Лондон, 15 октября 1831 года

Разве я просил тебя, творец,

Меня создать из праха человеком?

Из мрака я просил меня извлечь?48

Джон Мильтон. «Потерянный рай»

Письмо первое

В Англию, миссис Сэвилл49

Санкт-Петербург, 11 декабря 17… года50

Ты порадуешься, когда услышишь, что предприятие, вызывавшее у тебя столь мрачные предчувствия, началось вполне благоприятно. Я прибыл сюда вчера и спешу прежде всего заверить мою милую сестру, что у меня все благополучно и что я все более убеждаюсь в счастливом исходе дела.

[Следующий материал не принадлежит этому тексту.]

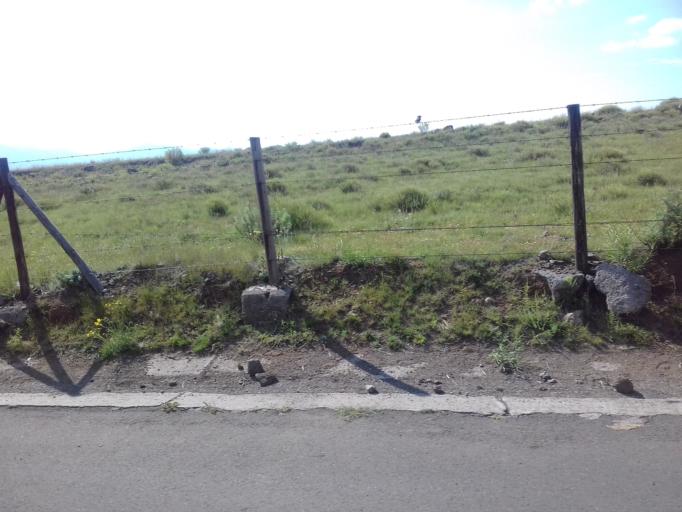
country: LS
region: Thaba-Tseka
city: Thaba-Tseka
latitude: -29.5195
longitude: 28.6179
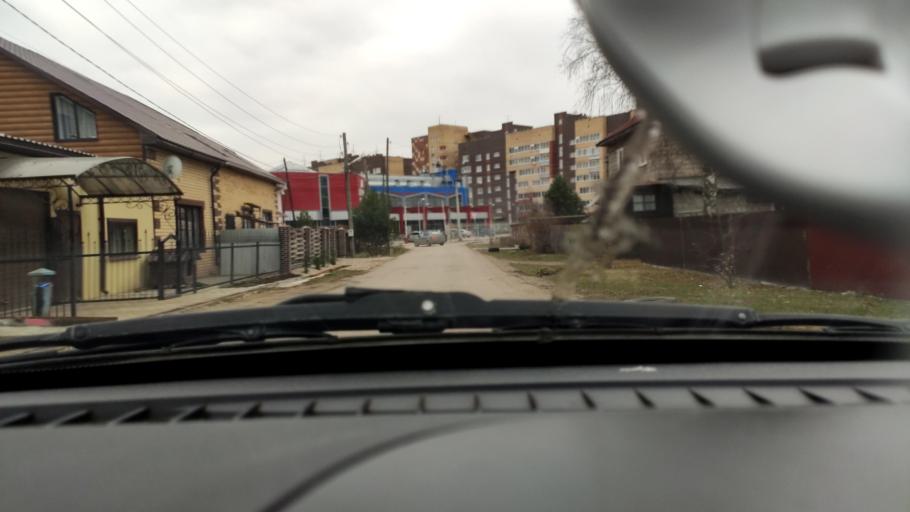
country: RU
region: Perm
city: Kondratovo
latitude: 57.9789
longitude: 56.0981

Я нахожусь теперь далеко к северу от Лондона; прохаживаясь по улицам Петербурга, я ощущаю на лице холодный северный ветер, который меня бодрит и радует. Поймешь ли ты это чувство? Ветер, доносящийся из краев, куда я стремлюсь, уже заставляет предвкушать их ледяной простор. Под этим ветром из обетованной земли мечты мои становятся живее и пламеннее. Тщетно стараюсь я убедить себя, что полюс – это обитель холода и смерти, он предстает моему воображению как царство красоты и радости. Там, Маргарет, солнце никогда не заходит; его диск, едва подымаясь над горизонтом, излучает вечное сияние. Там – ибо ты позволишь мне хоть несколько доверять бывалым мореходам – кончается власть мороза и снега и по волнам спокойного моря можно достичь страны, превосходящей красотою и чудесами все страны, доныне открытые человеком51. Природа и богатства этой неизведанной страны могут оказаться столь же диковинными, как и наблюдаемые там небесные явления52. Чего только не приходится ждать от страны вечного света! Там я смогу открыть секрет дивной силы, влекущей к себе магнитную стрелку, а также проверить множество астрономических наблюдений; одного такого путешествия довольно, чтобы их кажущиеся противоречия раз и навсегда получили разумное объяснение. Я смогу насытить свое жадное любопытство зрелищем еще никому не ведомых краев и пройти по земле, где еще не ступала нога человека. Вот что влечет меня – побеждая страх перед опасностью и смертью и наполняя, перед началом трудного пути, той радостью, с какой ребенок вместе с товарищами своих игр плывет в лодочке по родной реке, на открытие неведомого. Но если даже все эти надежды не оправдаются, ты не можешь отрицать, что я окажу неоценимую услугу человечеству, если хотя бы проложу северный путь в те края, куда ныне нужно плыть долгие месяцы, или открою тайну магнита – ведь если ее вообще можно открыть, то лишь с помощью подобного путешествия.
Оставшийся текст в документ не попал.